In this light we can see such groups as disempowered and effectively divorced from scientific and genuine skeptical inquiry. With no evidence to further their belief structure or force their ideology into reality we witness a constant recycling of well documented falsehood. This is backed by predictable contrariness that is more and more prone to argue their evidence is not flawed, but suppressed or censored by a covert conspiracy. Needless to say this has never been demonstrated.

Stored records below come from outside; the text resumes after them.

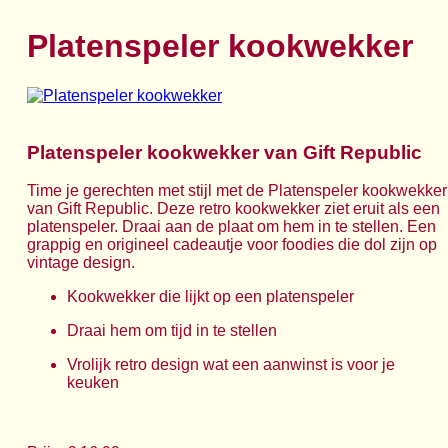
Platenspeler kookwekker
Platenspeler kookwekker van Gift Republic
Time je gerechten met stijl met de Platenspeler kookwekker
van Gift Republic. Deze retro kookwekker ziet eruit als een
platenspeler. Draai aan de plaat om hem in te stellen. Een
grappig en origineel cadeautje voor foodies die dol zijn op
vintage design.
Kookwekker die lijkt op een platenspeler
Draai hem om tijd in te stellen
Vrolijk retro design wat een aanwinst is voor je
keuken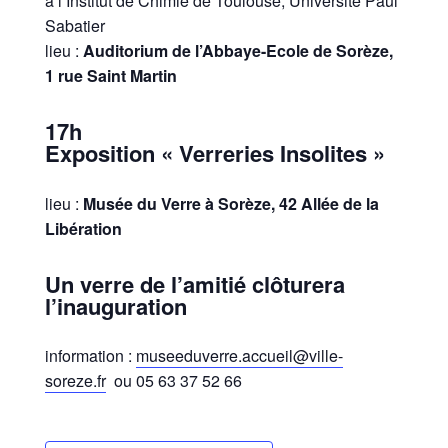
à l’Institut de Chimie de Toulouse, Université Paul
Sabatier
lieu :
Auditorium de l’Abbaye-Ecole de Sorèze,
1 rue Saint Martin
17h
Exposition « Verreries Insolites »
lieu :
Musée du Verre à Sorèze, 42 Allée de la
Libération
Un verre de l’amitié clôturera
l’inauguration
information :
museeduverre.accueil@ville-
soreze.fr
ou 05 63 37 52 66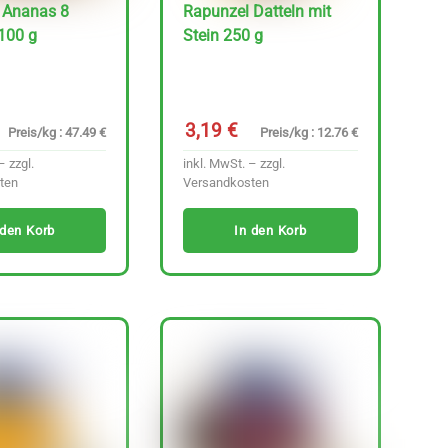
 Ananas 8
Rapunzel Datteln mit
100 g
Stein 250 g
3,19
€
Preis/kg : 47.49 €
Preis/kg : 12.76 €
– zzgl.
inkl. MwSt. – zzgl.
ten
Versandkosten
 den Korb
In den Korb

Alienated, irrelevant and left to defend overwhelmingly debunked and thoroughly refuted notions, those incapable of accepting this reality predictably lash out and attack conventional science in an increasingly extremist fashion. Clearly these groups crave acceptance by the scientific community as they continue to use scientific terminology and mimic scientific research, discussion and reasoning.
However since their inception they have never once produced material that is accepted as genuine research or conclusive evidence. Their modus operandi is to shirk genuine research and produce bogus reviews they falsely label as “critiques”. These are carefully produced selections of cherry picked data presented with a false argument.
In addition they rely overwhelmingly on the alarmist and pseudoscientific work of a small number of faux professionals, whose greatest skill is the abuse of science – not its application.
This impasse has been manifestly apparent for many years. Thus far from accepting these groups have any legitimate contribution to make it should be stressed that the areas they continue to challenge are indeed settled scientifically. Yet Martin writes:
Supporters of the dominant position often say that the existing research base is more than sufficient to conclusively support their stand. Sticking with this claim has the advantage of not admitting weakness. It also can have an economic justification: unnecessary research is avoided.
The disadvantage of rejecting calls for more research is that the critics have a continual source of complaint. When critics have little capacity to undertake their own research—at least research requiring substantial funding—they can portray the defenders of orthodoxy as stonewalling in the face of legitimate doubt.
Again this is manufacturing a dilemma. With respect to vaccination health authorities have gone to extreme lengths researching, and continue to research, every possible adverse reaction or problem with vaccines. The research called for is today unethical and methodologically impossible. Other research demanded has already been conducted. Yet the goal posts are continually moved.
Consequently it is regrettable that certain authors appear to go to extreme lengths to cast denial as genuine dissent whilst insinuating that science has, and will, progress from those who consistently attack the process that does not produce the results they seek.
It should be noted Martin’s article has clearly been firmly edited away from his usual obvious slant in praise of scientific dissent. Its overall tone is seemingly reasonable. Nonetheless that’s not the real point.
Brian Martin has again shown he will be deceptive in the pursuit of his own interests.